TASK GOAL
Below this line is a set of entries; quote exactly the lines from the line that contains "Хорошие тесты **должны" to the line that contains "идеале **менее чем", both lines included.

==*==

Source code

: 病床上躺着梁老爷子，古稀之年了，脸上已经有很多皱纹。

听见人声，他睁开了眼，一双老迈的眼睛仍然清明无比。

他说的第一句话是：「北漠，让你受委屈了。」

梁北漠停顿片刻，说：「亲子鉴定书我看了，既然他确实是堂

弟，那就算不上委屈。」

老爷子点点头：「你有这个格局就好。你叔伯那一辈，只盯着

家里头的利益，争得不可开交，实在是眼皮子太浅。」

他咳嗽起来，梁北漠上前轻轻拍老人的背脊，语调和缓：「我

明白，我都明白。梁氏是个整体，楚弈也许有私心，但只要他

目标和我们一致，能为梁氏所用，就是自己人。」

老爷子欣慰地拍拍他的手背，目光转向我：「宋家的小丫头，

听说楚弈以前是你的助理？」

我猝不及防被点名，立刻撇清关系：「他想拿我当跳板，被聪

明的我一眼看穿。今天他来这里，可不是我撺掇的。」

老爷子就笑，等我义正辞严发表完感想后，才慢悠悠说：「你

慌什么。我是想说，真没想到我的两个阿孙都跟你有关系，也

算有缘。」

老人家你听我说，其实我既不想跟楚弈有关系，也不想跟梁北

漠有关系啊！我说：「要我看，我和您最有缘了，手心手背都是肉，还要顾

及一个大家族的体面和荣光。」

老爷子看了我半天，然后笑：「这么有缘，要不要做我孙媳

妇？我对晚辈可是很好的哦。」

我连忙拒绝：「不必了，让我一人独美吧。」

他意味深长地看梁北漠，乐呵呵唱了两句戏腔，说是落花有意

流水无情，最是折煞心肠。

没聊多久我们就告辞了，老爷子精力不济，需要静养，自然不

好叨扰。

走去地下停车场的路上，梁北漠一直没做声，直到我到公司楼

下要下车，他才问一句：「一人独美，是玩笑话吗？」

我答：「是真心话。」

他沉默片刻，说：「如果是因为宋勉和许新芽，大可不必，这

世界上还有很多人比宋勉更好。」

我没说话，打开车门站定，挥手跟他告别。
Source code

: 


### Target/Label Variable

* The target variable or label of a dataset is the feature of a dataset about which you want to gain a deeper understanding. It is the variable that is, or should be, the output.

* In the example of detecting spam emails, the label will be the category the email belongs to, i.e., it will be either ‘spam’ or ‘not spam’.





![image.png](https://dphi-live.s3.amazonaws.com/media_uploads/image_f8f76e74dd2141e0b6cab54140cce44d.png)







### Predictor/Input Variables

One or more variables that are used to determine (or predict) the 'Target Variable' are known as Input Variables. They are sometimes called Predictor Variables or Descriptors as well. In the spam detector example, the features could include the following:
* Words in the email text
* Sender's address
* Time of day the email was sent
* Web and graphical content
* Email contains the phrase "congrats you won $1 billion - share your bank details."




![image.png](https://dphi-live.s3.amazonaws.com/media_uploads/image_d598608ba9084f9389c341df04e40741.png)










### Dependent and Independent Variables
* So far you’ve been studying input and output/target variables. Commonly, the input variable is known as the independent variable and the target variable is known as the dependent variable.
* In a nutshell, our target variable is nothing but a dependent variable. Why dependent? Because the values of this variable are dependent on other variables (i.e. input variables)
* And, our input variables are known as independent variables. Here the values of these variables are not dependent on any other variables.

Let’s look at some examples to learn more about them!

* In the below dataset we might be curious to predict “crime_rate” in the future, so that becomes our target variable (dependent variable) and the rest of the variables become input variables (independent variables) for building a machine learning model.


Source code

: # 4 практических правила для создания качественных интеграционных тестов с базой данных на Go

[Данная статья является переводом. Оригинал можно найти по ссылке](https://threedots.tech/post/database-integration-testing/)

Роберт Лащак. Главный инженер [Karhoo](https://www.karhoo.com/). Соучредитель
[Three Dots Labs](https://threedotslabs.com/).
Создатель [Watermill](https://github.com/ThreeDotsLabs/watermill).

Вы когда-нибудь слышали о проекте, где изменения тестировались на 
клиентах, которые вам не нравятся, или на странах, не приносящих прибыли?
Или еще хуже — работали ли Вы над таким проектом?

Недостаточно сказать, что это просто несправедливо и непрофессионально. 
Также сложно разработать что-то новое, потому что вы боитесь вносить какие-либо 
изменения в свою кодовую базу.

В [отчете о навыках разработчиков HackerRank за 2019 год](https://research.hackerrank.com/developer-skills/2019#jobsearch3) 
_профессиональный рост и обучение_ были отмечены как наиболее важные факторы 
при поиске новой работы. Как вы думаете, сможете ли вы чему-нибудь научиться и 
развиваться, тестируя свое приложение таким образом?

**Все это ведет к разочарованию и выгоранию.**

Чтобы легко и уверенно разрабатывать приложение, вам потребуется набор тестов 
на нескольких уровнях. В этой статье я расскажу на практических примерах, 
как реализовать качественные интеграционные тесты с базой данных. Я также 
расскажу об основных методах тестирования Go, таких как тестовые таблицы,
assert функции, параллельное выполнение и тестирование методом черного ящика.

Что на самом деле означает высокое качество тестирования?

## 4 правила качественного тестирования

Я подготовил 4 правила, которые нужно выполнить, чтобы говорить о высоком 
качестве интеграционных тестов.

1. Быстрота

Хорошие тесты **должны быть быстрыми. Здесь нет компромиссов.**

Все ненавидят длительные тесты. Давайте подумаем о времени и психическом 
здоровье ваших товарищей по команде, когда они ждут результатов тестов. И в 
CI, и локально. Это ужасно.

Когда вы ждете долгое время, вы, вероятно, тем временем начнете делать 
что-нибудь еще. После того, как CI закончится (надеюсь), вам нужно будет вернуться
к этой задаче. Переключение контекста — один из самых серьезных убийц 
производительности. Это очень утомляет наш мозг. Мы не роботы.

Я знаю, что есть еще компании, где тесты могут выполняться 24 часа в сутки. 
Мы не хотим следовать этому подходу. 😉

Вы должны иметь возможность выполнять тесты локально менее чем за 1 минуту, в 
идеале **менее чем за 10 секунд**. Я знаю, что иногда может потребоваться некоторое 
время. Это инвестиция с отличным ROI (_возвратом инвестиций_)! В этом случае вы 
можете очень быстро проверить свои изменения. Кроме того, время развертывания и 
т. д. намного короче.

==*==

ANSWER FOR THIS EXERCISE
Хорошие тесты **должны быть быстрыми. Здесь нет компромиссов.**

Все ненавидят длительные тесты. Давайте подумаем о времени и психическом 
здоровье ваших товарищей по команде, когда они ждут результатов тестов. И в 
CI, и локально. Это ужасно.

Когда вы ждете долгое время, вы, вероятно, тем временем начнете делать 
что-нибудь еще. После того, как CI закончится (надеюсь), вам нужно будет вернуться
к этой задаче. Переключение контекста — один из самых серьезных убийц 
производительности. Это очень утомляет наш мозг. Мы не роботы.

Я знаю, что есть еще компании, где тесты могут выполняться 24 часа в сутки. 
Мы не хотим следовать этому подходу. 😉

Вы должны иметь возможность выполнять тесты локально менее чем за 1 минуту, в 
идеале **менее чем за 10 секунд**. Я знаю, что иногда может потребоваться некоторое 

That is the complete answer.